Recent discoveries in the field of gene regulation


2017-02-15 17:08:24 GMT+0800

N6-methyladenosine (m6A) is the most common post-transcriptional modification of eukaryotic mRNA, mediating more than 80% of RNA base methylation. This reversible mRNA methylation modification is very common and occurs at frequencies of about 3-5 residues / mRNA. The m6A study revealed a new field of gene regulation after eukaryotic transcription.

Prof. Chuan He, a professor at the University of Chicago, is an authoritative scientist in this field. His research team has recently made new progress in m6A research: they found that m6A mRNA methylation was played during transcription and in animal development An important role, this research results published in the February 13 issue of Nature magazine.
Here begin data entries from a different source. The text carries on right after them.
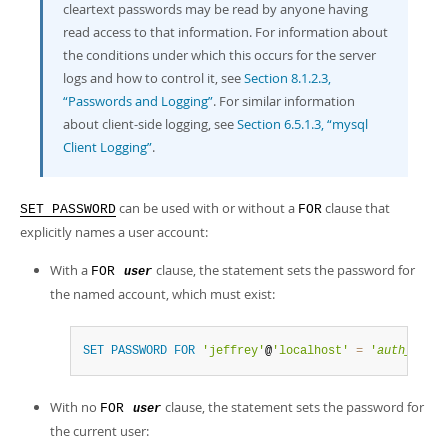
cleartext passwords may be read by anyone having
read access to that information. For information about
the conditions under which this occurs for the server
logs and how to control it, see
Section 8.1.2.3,
“Passwords and Logging”
. For similar information
about client-side logging, see
Section 6.5.1.3, “mysql
Client Logging”
.
can be used with or without a
clause that
SET PASSWORD
FOR
explicitly names a user account:
With a
clause, the statement sets the password for
FOR
user
the named account, which must exist:
SET
PASSWORD
FOR
'jeffrey'
@
'localhost'
=
'
auth_strin
With no
clause, the statement sets the password for
FOR
user
the current user: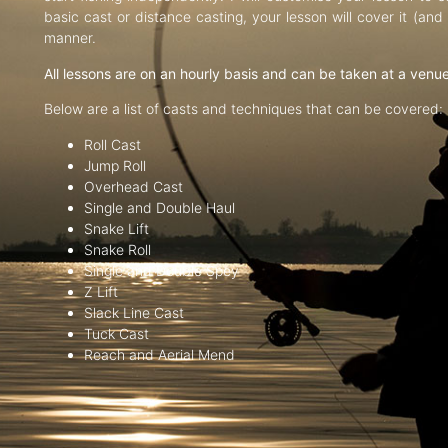
basic cast or distance casting, your lesson will cover it (an
manner.
All lessons are on an hourly basis and can be taken at a venu
Below are a list of casts and techniques that can be covered:
Roll Cast
Jump Roll
Overhead Cast
Single and Double Haul
Snake Lift
Snake Roll
Single and Double Spey
Z Lift
Slack Line Cast
Tuck Cast
Reach and Aerial Mend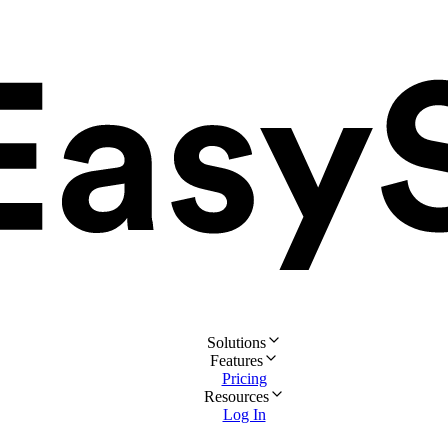
Solutions
Features
Pricing
Resources
Log In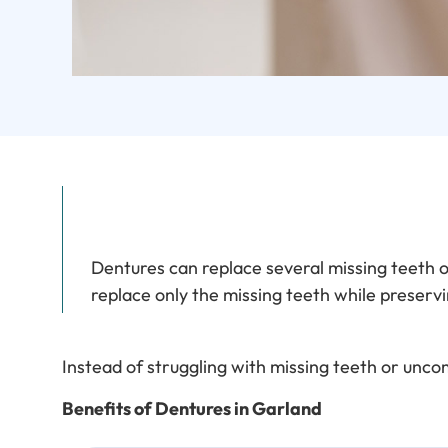
Dentures can replace several missing teeth or 
replace only the missing teeth while preservi
Instead of struggling with missing teeth or unc
Benefits of Dentures in Garland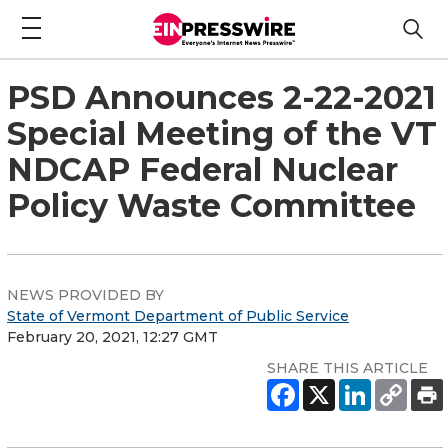
PSD Announces 2-22-2021
Special Meeting of the VT
NDCAP Federal Nuclear
Policy Waste Committee
NEWS PROVIDED BY
State of Vermont Department of Public Service
February 20, 2021, 12:27 GMT
SHARE THIS ARTICLE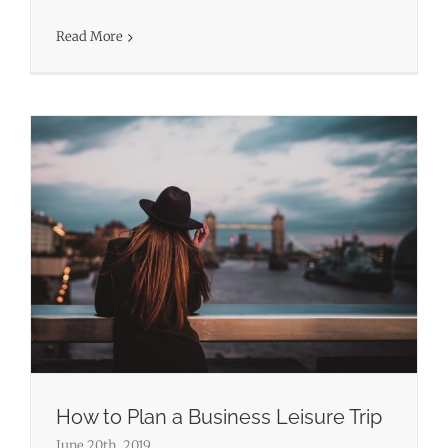
Business Travel
Leisure Travel
Travel
Read More
How to Plan a Business Leisure Trip
June 20th, 2019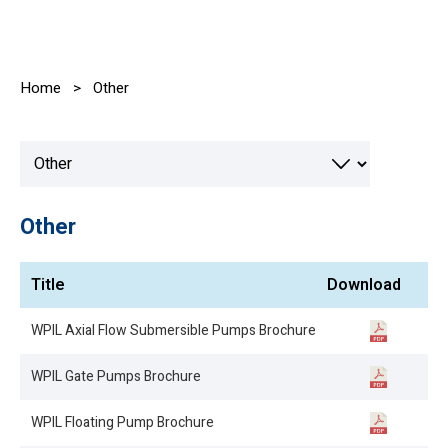
Home
>
Other
Other
Title
Download
WPIL Axial Flow Submersible Pumps Brochure
WPIL Gate Pumps Brochure
WPIL Floating Pump Brochure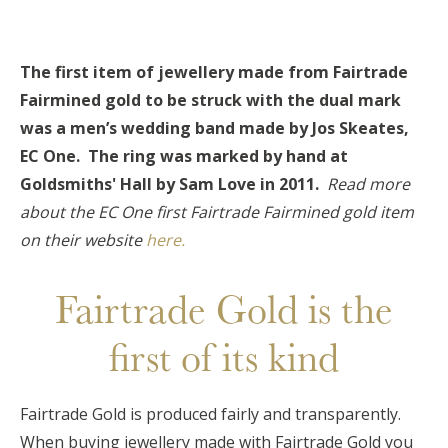
The first item of jewellery made from Fairtrade
Fairmined gold to be struck with the dual mark
was a men’s wedding band made by Jos Skeates,
EC One. The ring was marked by hand at
Goldsmiths' Hall by Sam Love in 2011.
Read more
about the EC One first Fairtrade Fairmined gold item
on their website
here.
Fairtrade Gold is the
first of its kind
Fairtrade Gold is produced fairly and transparently.
When buying jewellery made with Fairtrade Gold you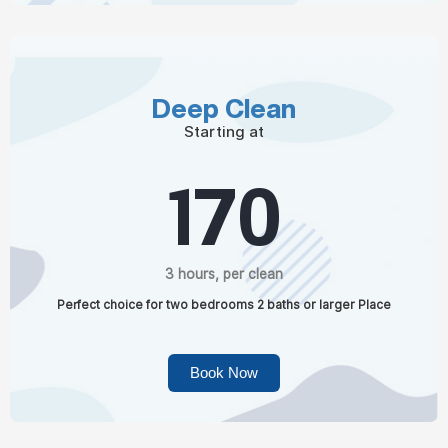
Deep Clean
Starting at
170
3 hours, per clean
Perfect choice for two bedrooms 2 baths or larger Place
Book Now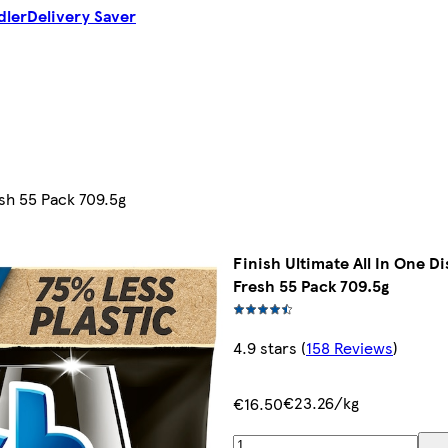
dler
Delivery Saver
esh 55 Pack 709.5g
Finish Ultimate All In One D
Fresh 55 Pack 709.5g
4.9 stars
(
158 Reviews
)
€23.26/kg
€16.50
Professor He Chuan is mainly engaged in chemical biology, nucleic acid chemistry and biology, genetics and other aspects of the study. In recent years in the methylation modification, especially 5hmC and m6A and other aspects of access to many important findings. Has so far in Nature, Science and other international authoritative academic journals published a large number of papers. He has been awarded the American Cancer Research Young Scientist Award, the Keck Foundation Medical Research Outstanding Young Scholar Award and other awards, and was elected as the top life medicine research institute HHMI researcher.

Higher animals soon after fertilization, the protein production in the embryo relies on inherited mRNA from the female parent. But shortly thereafter, during the maternal-to-zygotic transition (MZT), when the embryo activates its own genome, it will undergo a profound change. This process is one of the most complex and precise coordination processes in early embryos of embryos, but so far scientists are not aware of the factors that affect the temporal pattern of vertebrate maternal-zygotic transition.

In this article, the researchers found that more than one-third of the zebrafish maternal mRNA can be regulated by N6 methyladenosine (m6A), and these parental mRNA cleavage processes are also performed by the m6A binding protein: Ythdf2 The Removal of Ythdf2 from zebrafish embryos slows down the decay of m6A-modified parental mRNA and prevents zygotic genome activation. Embryo can not start MZT in time, it will cause cell cycle pause, so the entire larvae development delay.

This study revealed a previously unknown mechanism of action: m6A-dependent RNA decay processes can regulate the clearance of maternal mRNA during zebrafish-zygotic transition, suggesting that m6A mRNA methylation is open in the transcriptome group as well as in animal development The process plays an important role.

At present, people have identified the specific identification of m6A protein, and its functional analysis. Previous studies have shown that m6A is a cell that accelerates mRNA metabolism and translates the modification. In the process of cell differentiation, embryonic development and stress response, m6A groups the mRNAs for processing, translation and decay, and then directs their respective fate. Professor He Chuan pointed out in his review article that m1A (N1-methyladenosine), m5C (5-methylcytosine), pseuduridine and m6A form an apparent transcription group, encoding a new level of protein synthesis.

M6A analysis method is mainly methyl-RNA immunoprecipitation and sequencing combined, known as MeRIP-Seq or m6A-Seq. This method can only locate m6A residues in the 100-200 nt transcribed region and can not identify the exact location of m6A at the level of the whole transcriptome. The Cornell University research team has published a new technology called miCLIP in the Nature Methods magazine. This technique can be very convenient to obtain single nucleotide resolution m6A map.